This expression is not included in a sentence. How could I say? **

Company1 agreed Company2? 
Company1 arranged (with) Company2? 

Thanks in advance!!*


----------



## Memimao

Perhaps Company 1 appointed company


----------



## Holymaloney

Ciao lilla 
Perdonami, ma può darsi che non sia inserita in una frase completa ma avrai pure un contesto, anche minimo, no ? La parola _*convenzionata *_è notoriamente difficile (come avrai notato dai post precedenti e dai thread già esistenti su questo termine ) da tradurre in inglese e non esiste una parola che lo traduce in modo stringato. *Azienda convenzionata XX* non ci aiuta a capire come possiamo trovare il modo migliore per rendere questa cosa. In che ambito ci muoviamo qua? Cosa fa l'azienda principale e quella a cui è convenzionata?


----------



## lilla985

Ciao Holymaloney, grazie per la tua risposta. 

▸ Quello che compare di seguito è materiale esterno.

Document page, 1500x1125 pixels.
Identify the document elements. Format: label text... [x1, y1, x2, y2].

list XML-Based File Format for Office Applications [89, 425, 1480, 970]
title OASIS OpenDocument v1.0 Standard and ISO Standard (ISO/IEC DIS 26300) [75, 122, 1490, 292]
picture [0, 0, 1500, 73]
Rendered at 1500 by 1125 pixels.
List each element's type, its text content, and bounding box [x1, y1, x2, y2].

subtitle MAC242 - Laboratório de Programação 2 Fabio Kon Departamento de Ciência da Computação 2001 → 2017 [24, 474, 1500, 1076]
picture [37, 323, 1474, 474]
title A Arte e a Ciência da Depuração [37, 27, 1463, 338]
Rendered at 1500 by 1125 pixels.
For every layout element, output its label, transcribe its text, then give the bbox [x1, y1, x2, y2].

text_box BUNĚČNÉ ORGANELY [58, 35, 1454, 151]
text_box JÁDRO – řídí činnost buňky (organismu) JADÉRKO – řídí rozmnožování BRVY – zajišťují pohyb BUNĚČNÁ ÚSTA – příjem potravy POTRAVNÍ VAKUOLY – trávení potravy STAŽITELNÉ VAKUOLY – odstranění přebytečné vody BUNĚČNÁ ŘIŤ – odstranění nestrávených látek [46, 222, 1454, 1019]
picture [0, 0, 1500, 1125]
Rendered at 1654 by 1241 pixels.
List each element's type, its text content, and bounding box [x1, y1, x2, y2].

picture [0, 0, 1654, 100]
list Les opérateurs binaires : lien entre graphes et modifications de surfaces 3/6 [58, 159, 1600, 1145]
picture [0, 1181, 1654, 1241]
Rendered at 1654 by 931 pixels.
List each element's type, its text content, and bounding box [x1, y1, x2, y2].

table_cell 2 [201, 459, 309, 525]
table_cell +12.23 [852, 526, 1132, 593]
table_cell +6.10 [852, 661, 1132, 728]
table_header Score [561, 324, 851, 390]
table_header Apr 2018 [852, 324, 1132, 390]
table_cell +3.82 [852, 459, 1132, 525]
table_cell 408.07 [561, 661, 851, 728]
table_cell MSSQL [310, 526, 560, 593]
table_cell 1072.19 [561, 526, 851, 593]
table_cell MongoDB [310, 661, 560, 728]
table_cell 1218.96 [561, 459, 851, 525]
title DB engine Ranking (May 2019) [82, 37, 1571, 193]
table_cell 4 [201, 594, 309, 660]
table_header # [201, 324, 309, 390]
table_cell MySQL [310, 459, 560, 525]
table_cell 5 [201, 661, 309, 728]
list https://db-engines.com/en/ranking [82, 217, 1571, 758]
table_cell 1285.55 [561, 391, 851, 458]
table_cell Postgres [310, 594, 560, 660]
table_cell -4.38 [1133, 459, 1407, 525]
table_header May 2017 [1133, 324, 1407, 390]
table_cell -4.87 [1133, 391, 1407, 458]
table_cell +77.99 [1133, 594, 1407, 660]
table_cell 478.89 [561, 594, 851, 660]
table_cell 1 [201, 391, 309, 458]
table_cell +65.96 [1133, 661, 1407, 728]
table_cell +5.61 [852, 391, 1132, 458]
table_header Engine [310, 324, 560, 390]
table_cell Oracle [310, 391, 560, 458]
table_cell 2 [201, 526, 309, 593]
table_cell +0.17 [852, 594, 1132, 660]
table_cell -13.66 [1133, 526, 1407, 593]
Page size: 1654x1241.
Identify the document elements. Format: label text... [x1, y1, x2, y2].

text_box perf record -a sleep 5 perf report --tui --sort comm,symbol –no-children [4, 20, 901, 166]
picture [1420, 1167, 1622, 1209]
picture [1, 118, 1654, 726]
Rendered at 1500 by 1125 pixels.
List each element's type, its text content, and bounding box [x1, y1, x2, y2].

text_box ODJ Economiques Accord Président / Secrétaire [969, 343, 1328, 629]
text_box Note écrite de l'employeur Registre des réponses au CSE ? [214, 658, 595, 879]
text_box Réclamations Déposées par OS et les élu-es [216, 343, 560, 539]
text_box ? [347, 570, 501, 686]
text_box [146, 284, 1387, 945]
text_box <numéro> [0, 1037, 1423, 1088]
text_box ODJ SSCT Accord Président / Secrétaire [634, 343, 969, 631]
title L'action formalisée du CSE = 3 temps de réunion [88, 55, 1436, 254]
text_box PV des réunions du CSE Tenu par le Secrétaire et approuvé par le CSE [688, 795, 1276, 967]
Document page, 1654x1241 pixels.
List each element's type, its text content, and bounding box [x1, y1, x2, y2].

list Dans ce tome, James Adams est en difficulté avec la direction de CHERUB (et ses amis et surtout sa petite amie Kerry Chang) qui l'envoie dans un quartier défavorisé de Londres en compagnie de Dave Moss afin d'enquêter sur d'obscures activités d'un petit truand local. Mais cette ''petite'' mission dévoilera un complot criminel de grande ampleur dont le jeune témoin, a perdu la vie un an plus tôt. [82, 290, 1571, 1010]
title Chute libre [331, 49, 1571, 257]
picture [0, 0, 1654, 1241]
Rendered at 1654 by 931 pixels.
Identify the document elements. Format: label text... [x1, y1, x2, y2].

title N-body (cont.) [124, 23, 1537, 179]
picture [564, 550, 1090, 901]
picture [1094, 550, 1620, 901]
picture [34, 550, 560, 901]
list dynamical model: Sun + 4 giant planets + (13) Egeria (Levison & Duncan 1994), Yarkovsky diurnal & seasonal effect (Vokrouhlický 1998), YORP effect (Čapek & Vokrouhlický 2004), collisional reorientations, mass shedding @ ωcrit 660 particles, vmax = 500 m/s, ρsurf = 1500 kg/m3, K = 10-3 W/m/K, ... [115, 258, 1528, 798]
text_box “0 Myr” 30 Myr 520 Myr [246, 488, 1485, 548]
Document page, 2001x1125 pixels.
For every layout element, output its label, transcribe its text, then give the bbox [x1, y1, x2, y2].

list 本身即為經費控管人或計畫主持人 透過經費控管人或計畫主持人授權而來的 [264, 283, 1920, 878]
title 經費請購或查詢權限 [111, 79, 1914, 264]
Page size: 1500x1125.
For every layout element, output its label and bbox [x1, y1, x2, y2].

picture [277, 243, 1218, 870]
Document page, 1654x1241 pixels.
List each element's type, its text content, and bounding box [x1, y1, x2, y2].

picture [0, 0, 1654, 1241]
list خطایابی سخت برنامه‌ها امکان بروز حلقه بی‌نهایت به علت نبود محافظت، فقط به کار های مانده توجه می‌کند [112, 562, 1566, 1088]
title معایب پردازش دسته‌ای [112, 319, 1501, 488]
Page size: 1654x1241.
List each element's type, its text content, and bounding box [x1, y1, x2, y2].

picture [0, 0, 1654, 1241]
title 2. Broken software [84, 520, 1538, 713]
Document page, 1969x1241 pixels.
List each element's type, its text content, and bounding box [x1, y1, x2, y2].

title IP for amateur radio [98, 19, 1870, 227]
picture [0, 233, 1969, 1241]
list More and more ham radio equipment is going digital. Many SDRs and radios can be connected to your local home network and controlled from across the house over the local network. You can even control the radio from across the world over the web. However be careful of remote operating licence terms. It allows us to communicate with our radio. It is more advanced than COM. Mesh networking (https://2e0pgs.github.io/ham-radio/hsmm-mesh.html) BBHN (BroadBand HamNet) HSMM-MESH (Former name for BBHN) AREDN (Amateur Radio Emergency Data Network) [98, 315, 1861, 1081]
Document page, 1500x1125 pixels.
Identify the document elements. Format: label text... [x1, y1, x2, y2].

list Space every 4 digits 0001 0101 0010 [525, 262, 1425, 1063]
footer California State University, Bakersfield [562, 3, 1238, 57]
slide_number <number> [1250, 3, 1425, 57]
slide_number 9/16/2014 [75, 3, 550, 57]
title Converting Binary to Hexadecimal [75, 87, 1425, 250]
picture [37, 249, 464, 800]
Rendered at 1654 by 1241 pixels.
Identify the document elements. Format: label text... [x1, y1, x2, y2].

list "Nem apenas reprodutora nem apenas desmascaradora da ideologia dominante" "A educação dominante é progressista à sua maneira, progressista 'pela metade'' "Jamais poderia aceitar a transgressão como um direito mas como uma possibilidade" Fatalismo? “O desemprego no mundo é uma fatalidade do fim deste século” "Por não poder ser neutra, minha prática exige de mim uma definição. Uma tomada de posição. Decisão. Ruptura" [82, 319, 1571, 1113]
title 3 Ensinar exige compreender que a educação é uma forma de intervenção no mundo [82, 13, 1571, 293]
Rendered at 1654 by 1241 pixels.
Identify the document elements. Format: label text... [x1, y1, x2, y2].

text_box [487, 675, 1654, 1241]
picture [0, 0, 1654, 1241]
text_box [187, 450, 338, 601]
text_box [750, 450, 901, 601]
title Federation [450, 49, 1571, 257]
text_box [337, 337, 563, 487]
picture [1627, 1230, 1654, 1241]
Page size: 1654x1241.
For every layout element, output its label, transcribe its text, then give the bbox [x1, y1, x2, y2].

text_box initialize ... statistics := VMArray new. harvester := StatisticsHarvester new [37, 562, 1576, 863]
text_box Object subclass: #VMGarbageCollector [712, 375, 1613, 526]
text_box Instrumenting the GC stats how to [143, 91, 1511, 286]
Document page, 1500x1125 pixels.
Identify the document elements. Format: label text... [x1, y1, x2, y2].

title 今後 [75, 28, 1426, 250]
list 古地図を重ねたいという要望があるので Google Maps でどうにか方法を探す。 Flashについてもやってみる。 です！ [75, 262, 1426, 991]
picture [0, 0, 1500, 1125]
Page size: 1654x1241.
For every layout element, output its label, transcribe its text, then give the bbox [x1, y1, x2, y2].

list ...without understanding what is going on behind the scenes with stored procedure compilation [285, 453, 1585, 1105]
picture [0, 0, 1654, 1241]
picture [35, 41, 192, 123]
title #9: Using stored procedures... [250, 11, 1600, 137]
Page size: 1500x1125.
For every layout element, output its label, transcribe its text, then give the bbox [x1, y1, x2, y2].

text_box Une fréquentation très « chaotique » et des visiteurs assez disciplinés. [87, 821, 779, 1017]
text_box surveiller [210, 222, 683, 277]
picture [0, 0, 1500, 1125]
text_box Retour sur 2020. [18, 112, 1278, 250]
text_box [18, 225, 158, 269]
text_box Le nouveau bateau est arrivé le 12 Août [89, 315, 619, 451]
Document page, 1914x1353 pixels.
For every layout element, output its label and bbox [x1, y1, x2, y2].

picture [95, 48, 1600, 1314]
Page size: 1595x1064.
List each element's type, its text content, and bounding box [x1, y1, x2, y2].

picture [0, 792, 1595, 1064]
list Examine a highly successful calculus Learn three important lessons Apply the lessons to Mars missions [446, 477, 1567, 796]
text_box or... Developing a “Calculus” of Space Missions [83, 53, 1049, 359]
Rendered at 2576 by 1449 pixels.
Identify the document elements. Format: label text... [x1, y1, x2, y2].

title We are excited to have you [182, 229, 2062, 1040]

Credimi, ho letto tutti i post precedenti su questo termine e non ho trovato nulla che faccia al caso mio, altrimenti non vi avrei rotto le scatole.  
Devo semplicemente tradurre il titolo "Azienda1 convenzionata Azienda2", nel senso che l'azienda 1 è affiliata-convenzionata-associata con l'azienda 2, che tra le due aziende c'è un accordo, una convenzione che è stata stipulata per un rapporto di collaborazione. L'azienda 1 vende dei prodotti, la 2 è una società finanziaria. 

Grazie!!


----------